Il paese era formato da una strada asfaltata principale e da traversine laterali in terra battuta. In tutto 500 metri da capo a piedi. Una chiesa in stile cristiano-ortodossa, dipinta di giallo e di verde, con annesso cimitero zingaro, vegliava l'entrata in paese. Architetture molto particolari che oltre la comune immaginazione, architetture che sembravano riprese da fiabe del nord Europa, come "Hansel e Gretel". Ogni costruzione appartiene ad una sola famiglia, sia che si tratti di una palazzina a quattro piani che di una villetta con giardino. Lungo la strada di Buzescu tutti hanno diritto ad una casa, tutti hanno spazio per testimoniare della loro esistenza, ma non tutte le case sono uguali.

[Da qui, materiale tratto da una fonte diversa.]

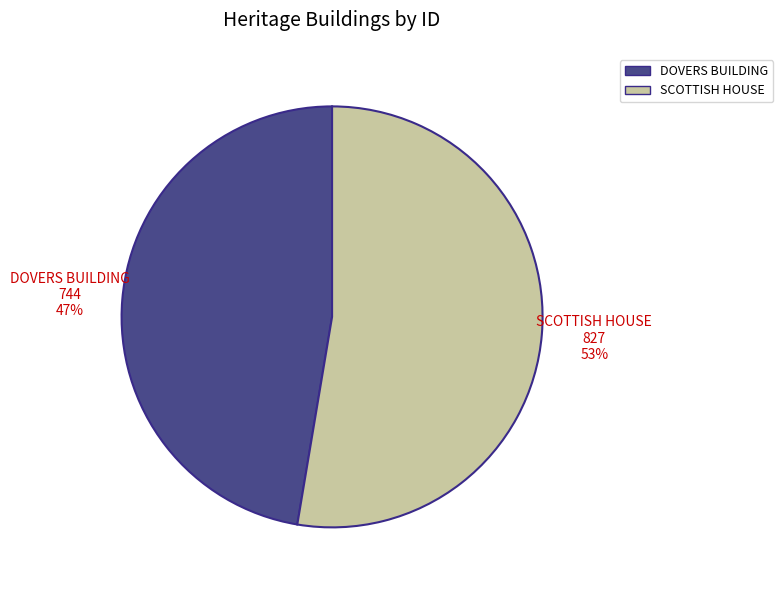

Combined, do DOVERS BUILDING and SCOTTISH HOUSE account for over 50%?

Yes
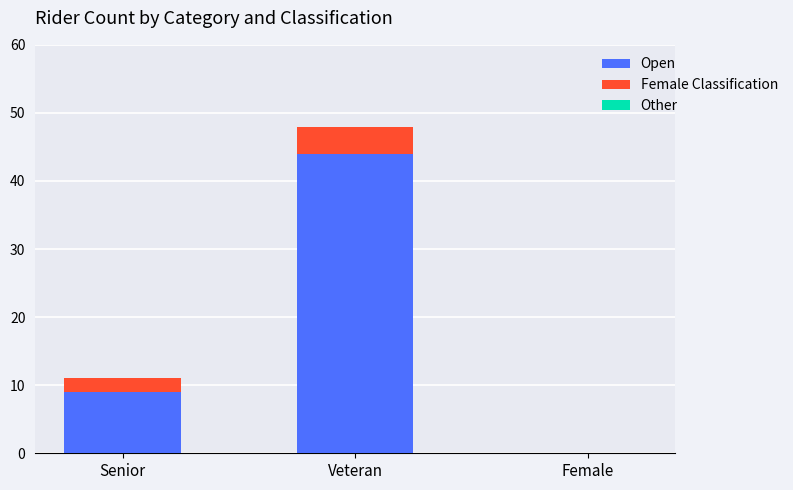

Which category has the highest value in the Open series?

Veteran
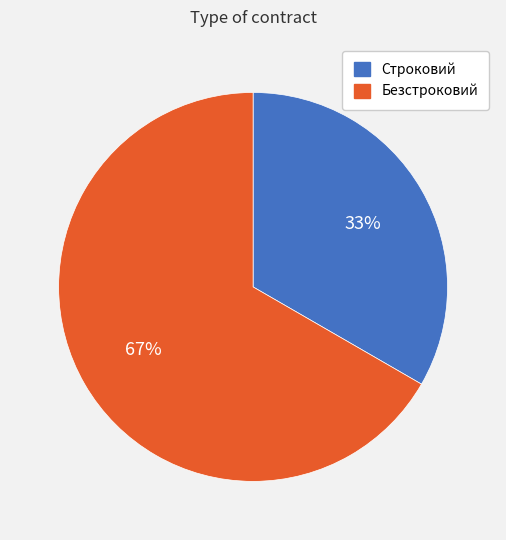

Which has a higher value, Строковий or Безстроковий?

Безстроковий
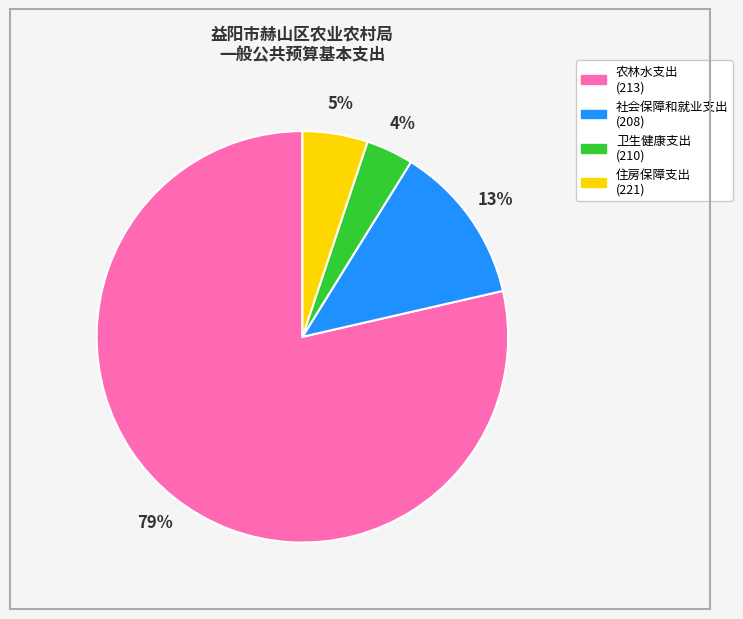

Which has a higher value, 卫生健康支出 (210) or 住房保障支出 (221)?

住房保障支出 (221)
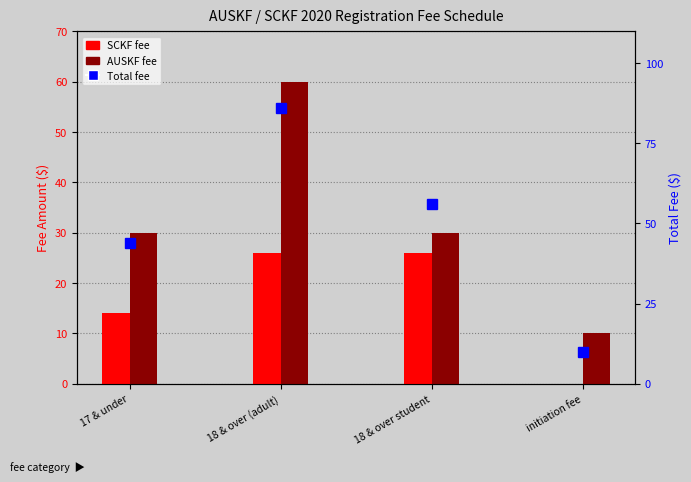

Is the value of Total Fee at 17 & under greater than the value of SCKF Fee at 17 & under?

Yes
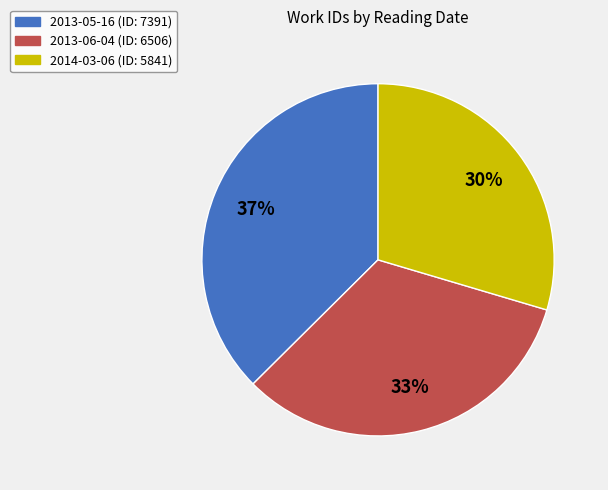

Between 2013-06-04 and 2013-05-16, which is larger?

2013-05-16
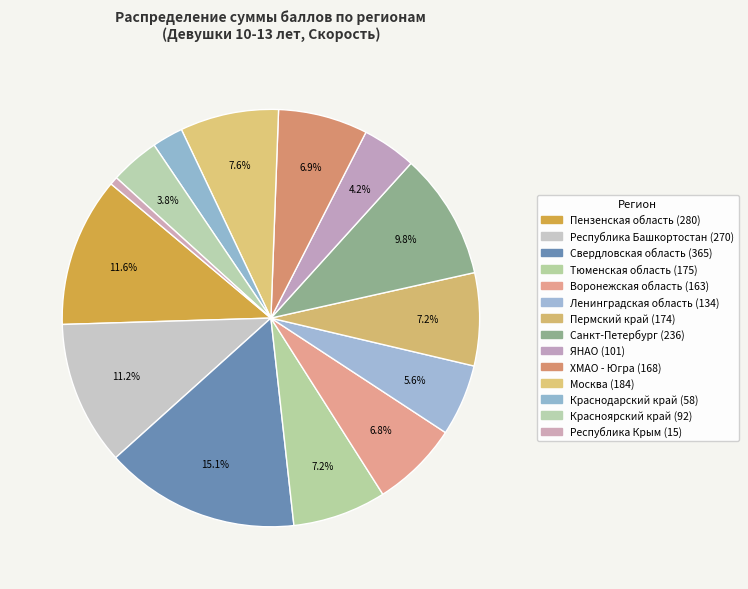

Count the number of slices in the pie.

14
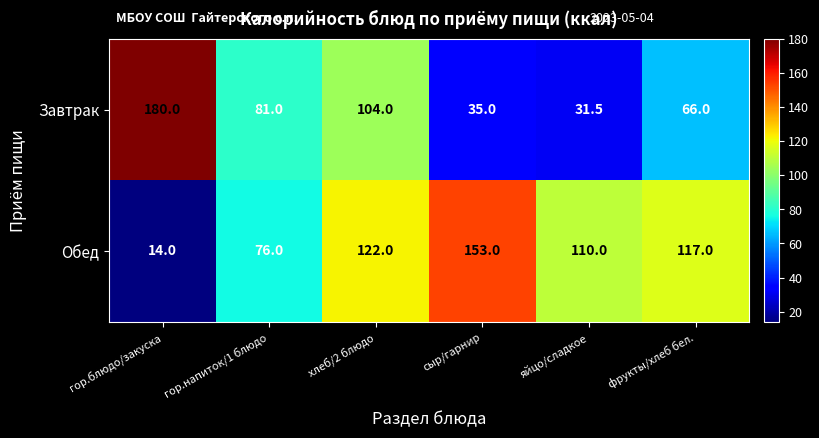

The value of Завтрак at хлеб/2 блюдо is 137.2. True or false?

False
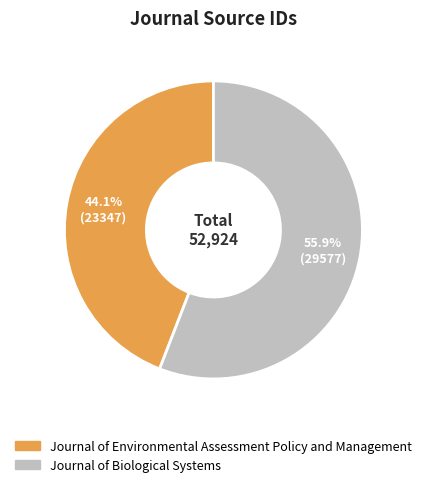

What is the ratio of the value at Journal of Environmental Assessment Policy and Management to the value at Journal of Biological Systems?

0.8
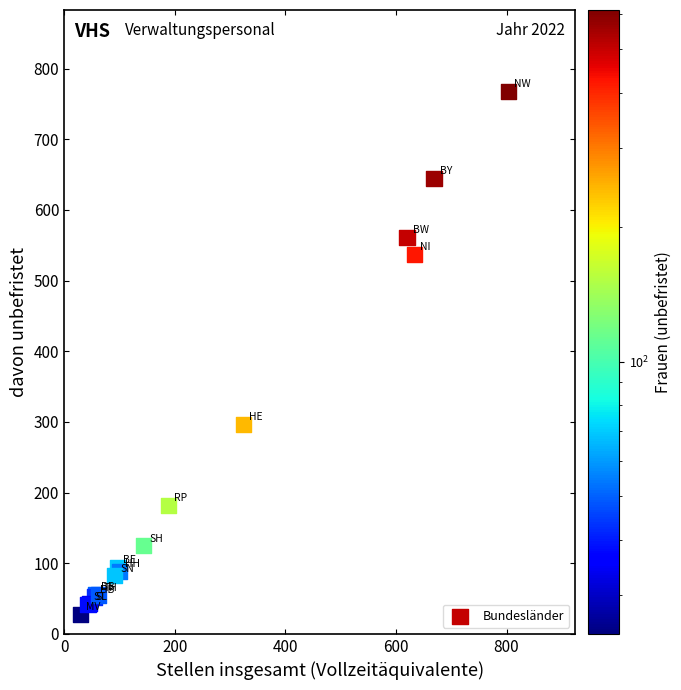

What Y value in the scatter plot is closest to 397?

296.5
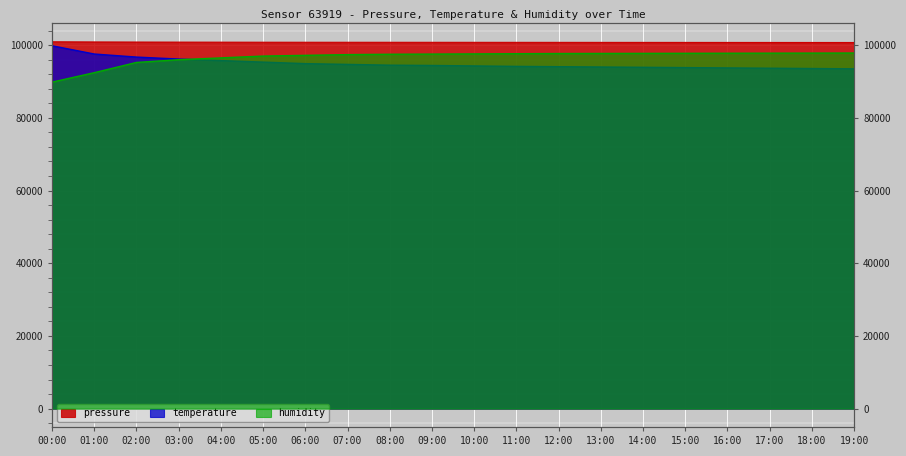

How many values in the temperature series exceed 94416?

9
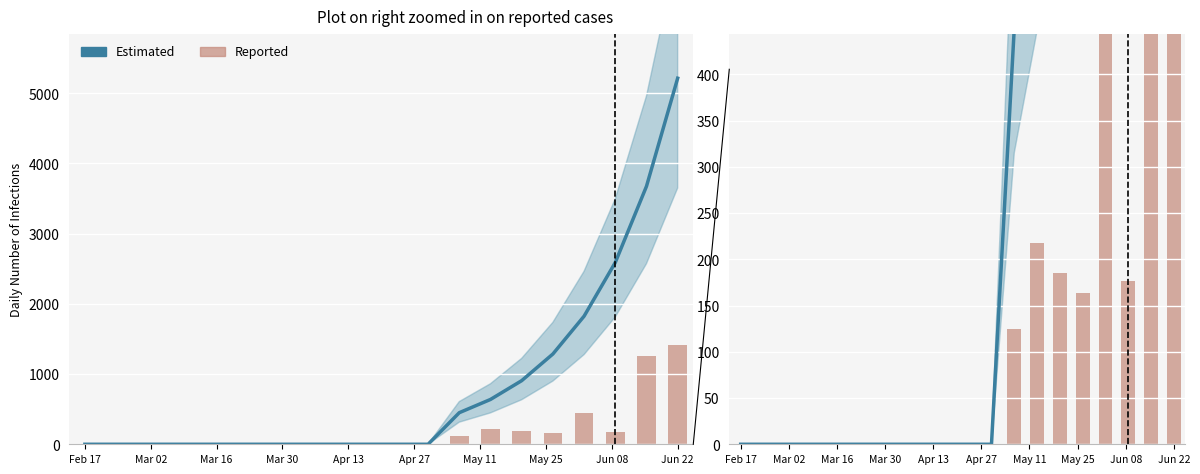

At Mar 02, list the series in order from largest to smallest.

Estimated, Reported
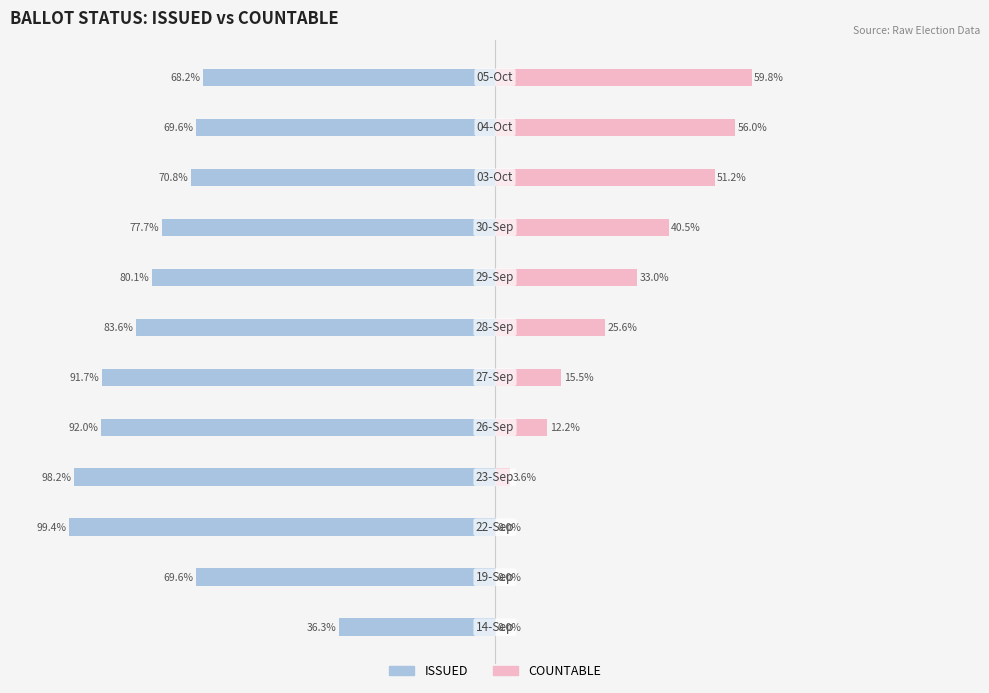

What are all the series names shown in the legend?

ISSUED, COUNTABLE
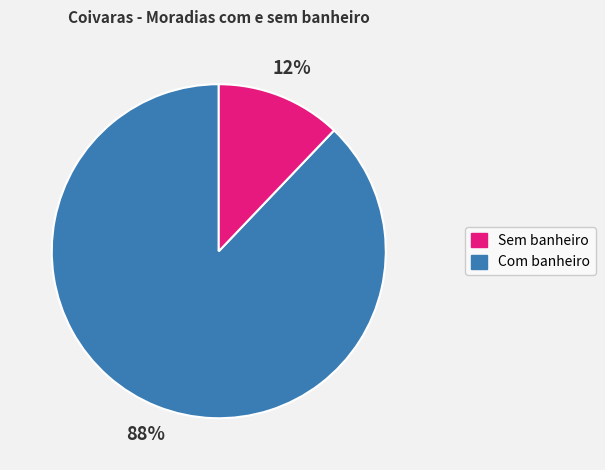

To the nearest percent, what is the difference between the largest and smallest slice percentages?

76%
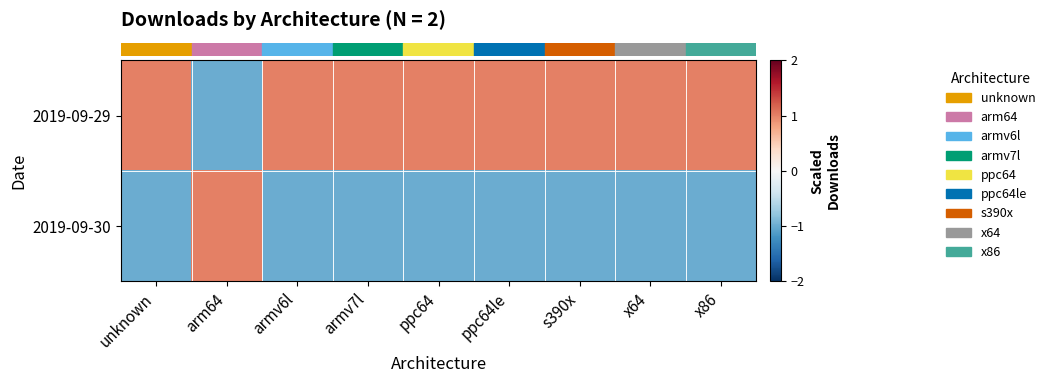

What is the maximum value shown in the chart?

1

Per un Rom, la casa è un concetto nuovo, ben lontano da ciò che invece rappresenta per noi popoli stanziali: una casa equivale alla nostra automobile, più è grande e bella e luccicante e accessoriata, più si lascia intendere quanto il proprietario sia proporzionatamente ricco. Così Buzescu ha case più o meno sfarzose, più o meno imponenti, e tutte riportano sui tetti, rigorosamente rivestiti in zinco, grandi placche di rame con inciso il nome della famiglia intestataria della costruzione.
Gli interni sono molto curati nei dettagli ed ogni elemento decorativo, come marmi, stucchi, ori, mobilio, cristalli, porcellane, lampadari, è stato importato dall'estero senza badare a spese. La moltitudine di stanze non viene sfruttata, l'importante è averle, non arredarle, non viverle, l'importante è ostentare. Di fatto molte famiglie vivono principalmente in un paio di ambienti della casa, tra cui la cucina, lasciando il resto della casa vuoto e disadorno. Alcune famiglie dormono addirittura con la tenda nel giardino.



 



 



 



Durante la mia breve passeggiata avevo constatato la presenza di diversi operai rumeni al lavoro nei vari cantieri edili, intenti a costruire nuove case. Il disegno architettonico è opera degli zingari, mentre la costruzione vera e propria è relegata ai rumeni, che i Rom considerano inferiori. Dopo un'ora circa della mia presenza sul luogo, avvertii che era giunta l'ora di andar via, così come mi fece capire la gente senza troppe parole.



Tornato in Italia la mostra fu allestita in tempo, ma l'esperienza mi aveva comunque lasciato dentro un senso di incompiuto, tanto che l'anno seguente decisi di tornare. Questa volta però cercai un contatto che mi permettesse di entrare a Buzescu con maggiore tranquillità. Faticosamente ero riuscito a conoscere Radu, uno zingaro che vive in un campo nomadi italiano, in procinto di partire per la Bucarest, e con gli anziani del campo organizzammo il viaggio.
Un mese dopo ero nuovamente in Romania, ospite a casa di Radu e della sua famiglia e avevo ricontattato Florin, il quale in auto ci portò nuovamente a Buzescu. Riuscimmo ad entrare in altre case, a parlare con i proprietari, ci offrirono da bere e da mangiare, regalai loro tavolette di cioccolata al cappuccino. Tornammo ancora un paio di ore al giorno per i successivi tre giorni, non di più, perchè dopo poco tempo si avvertiva comunque l'insofferenza degli abitanti del villaggio.


Tornai in Italia più soddisfatto, ma con la certezza che Buzescu era un progetto ancora da terminare.